*Selected passage*
2.3.3 Basic Map-Making

  • Plotting with terra:
    • The terra package offers a simple way to create basic visualizations using the plot() function, specifically designed for SpatRaster objects.
Code
plot(my_rast)
Figure 4: An example raster data displayed with {terra} using plot()
  • Advanced Plotting Options:
    • plotRGB(): A specialized function in terra for creating color composite plots using three layers (e.g., red, green, blue bands) from a SpatRaster object.
    • tmap Package (Tennekes 2018): Useful for creating both static and interactive maps for raster and vector data.
    • rasterVis Package (2023): Includes functions such as levelplot() to create advanced visualizations, including faceted plots for displaying changes over time.

2.3.4 Raster Classes

  • The SpatRaster class in terra represents raster objects. Rasters are commonly created by reading a file using rast()
    • terra supports reading various formats via GDAL, only loading the header and a file pointer into RAM.
  • Creating Rasters from Scratch: Use rast() to make new raster objects:
    • Fills values row-wise from the top left corner.
    • Resolution depends on rows, columns, and extent; defaults to degrees (WGS84 CRS).
Code
# Create a new SpatRaster object: a checkerboard design
new_raster = rast(nrows = 50, ncols = 50, 
                  xmin = 0, xmax = 50, 
                  ymin = 0, ymax = 50,
                  vals = rep(c(1, 0.25, 0.75, 0.5), 
                             times = 12))

*Source material*
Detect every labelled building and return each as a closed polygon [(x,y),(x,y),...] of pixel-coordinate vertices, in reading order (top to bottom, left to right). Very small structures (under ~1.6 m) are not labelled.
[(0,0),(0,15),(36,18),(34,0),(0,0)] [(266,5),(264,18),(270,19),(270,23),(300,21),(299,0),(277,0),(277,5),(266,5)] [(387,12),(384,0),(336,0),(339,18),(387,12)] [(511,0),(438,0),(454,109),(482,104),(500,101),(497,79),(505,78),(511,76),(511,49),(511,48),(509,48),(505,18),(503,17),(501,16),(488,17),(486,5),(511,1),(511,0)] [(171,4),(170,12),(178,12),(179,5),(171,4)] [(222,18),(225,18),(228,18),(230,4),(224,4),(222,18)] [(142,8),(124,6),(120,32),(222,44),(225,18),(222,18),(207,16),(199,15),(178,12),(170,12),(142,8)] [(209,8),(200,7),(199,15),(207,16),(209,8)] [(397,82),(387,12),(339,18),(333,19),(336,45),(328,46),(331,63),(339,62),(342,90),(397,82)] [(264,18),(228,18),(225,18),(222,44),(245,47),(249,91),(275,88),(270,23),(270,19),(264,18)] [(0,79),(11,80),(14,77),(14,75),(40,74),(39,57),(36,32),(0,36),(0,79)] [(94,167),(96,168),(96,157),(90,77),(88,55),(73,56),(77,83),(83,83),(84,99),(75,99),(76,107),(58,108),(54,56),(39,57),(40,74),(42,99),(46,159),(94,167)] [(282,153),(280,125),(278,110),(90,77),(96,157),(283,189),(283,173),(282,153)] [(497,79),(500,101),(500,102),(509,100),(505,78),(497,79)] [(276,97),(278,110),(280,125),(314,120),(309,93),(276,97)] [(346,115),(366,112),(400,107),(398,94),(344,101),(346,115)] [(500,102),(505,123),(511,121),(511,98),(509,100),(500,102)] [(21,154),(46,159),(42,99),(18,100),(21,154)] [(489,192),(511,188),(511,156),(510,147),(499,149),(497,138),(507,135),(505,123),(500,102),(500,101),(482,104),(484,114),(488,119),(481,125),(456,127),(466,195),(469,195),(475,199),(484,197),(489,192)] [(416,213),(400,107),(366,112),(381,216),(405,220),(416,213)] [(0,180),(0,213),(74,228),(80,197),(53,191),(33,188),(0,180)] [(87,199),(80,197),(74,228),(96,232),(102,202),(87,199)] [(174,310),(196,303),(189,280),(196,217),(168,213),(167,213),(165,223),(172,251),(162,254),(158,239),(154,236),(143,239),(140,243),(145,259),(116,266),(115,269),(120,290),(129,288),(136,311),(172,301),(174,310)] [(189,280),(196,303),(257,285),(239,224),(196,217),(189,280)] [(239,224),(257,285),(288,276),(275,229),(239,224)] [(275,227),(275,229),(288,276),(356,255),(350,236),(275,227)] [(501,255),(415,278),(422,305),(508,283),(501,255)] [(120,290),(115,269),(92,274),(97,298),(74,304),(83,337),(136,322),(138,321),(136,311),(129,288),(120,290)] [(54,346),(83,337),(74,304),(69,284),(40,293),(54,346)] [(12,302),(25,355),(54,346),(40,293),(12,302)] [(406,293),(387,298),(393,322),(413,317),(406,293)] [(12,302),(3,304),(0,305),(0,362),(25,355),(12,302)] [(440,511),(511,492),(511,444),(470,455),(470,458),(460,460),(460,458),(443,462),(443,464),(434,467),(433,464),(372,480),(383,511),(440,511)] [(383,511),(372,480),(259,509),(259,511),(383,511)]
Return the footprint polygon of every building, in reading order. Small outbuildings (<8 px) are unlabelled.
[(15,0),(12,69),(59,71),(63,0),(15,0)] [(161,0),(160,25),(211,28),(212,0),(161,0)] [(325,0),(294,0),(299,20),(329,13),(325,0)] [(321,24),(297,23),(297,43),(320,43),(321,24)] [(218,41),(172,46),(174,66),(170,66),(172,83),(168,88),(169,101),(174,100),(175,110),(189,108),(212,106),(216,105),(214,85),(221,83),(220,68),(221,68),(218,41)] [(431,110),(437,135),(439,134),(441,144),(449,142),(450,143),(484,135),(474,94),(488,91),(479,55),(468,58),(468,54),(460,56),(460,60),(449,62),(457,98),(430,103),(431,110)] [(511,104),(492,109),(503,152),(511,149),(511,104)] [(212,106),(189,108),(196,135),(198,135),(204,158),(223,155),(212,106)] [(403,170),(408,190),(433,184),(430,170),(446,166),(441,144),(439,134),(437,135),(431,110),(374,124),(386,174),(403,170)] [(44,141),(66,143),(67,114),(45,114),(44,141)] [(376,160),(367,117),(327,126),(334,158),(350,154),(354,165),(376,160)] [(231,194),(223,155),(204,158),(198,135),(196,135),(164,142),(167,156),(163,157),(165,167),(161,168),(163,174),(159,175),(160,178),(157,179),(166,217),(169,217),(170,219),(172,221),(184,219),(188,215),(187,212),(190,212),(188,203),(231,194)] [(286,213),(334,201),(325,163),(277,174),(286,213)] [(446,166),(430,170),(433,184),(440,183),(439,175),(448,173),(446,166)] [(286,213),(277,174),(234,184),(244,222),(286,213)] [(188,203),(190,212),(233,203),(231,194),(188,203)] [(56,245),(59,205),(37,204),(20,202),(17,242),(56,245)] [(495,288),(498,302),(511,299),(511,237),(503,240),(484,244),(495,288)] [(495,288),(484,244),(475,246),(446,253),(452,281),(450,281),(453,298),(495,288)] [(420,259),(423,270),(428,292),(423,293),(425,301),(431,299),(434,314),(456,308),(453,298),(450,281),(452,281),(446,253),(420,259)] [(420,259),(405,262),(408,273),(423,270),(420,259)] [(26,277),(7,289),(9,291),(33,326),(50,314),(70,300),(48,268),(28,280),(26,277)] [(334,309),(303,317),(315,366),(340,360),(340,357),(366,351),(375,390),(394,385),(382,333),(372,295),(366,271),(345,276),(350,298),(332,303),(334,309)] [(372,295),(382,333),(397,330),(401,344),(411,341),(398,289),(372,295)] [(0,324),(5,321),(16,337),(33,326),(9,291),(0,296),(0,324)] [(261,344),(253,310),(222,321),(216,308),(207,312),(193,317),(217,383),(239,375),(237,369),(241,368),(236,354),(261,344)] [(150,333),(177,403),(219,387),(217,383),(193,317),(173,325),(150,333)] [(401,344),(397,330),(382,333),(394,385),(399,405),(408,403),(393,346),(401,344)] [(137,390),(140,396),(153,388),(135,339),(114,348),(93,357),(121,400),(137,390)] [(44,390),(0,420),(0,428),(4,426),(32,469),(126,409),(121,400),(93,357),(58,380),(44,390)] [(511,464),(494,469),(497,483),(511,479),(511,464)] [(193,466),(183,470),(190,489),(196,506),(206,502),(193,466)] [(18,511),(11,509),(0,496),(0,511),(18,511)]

*Written instruction 1*
In the terra passage, from where does rast() start filling values when it creates a raster from scratch?
*Written instruction 2*
Return the part of the terra passage that begins at the words "2.3.4 Raster Classes" and stops after "pointer into RAM.".
This material comes from a different source than the terra passage.

*Full response 1*
It fills values row-wise from the top left corner.

*Full response 2*
2.3.4 Raster Classes

  • The SpatRaster class in terra represents raster objects. Rasters are commonly created by reading a file using rast()
    • terra supports reading various formats via GDAL, only loading the header and a file pointer into RAM.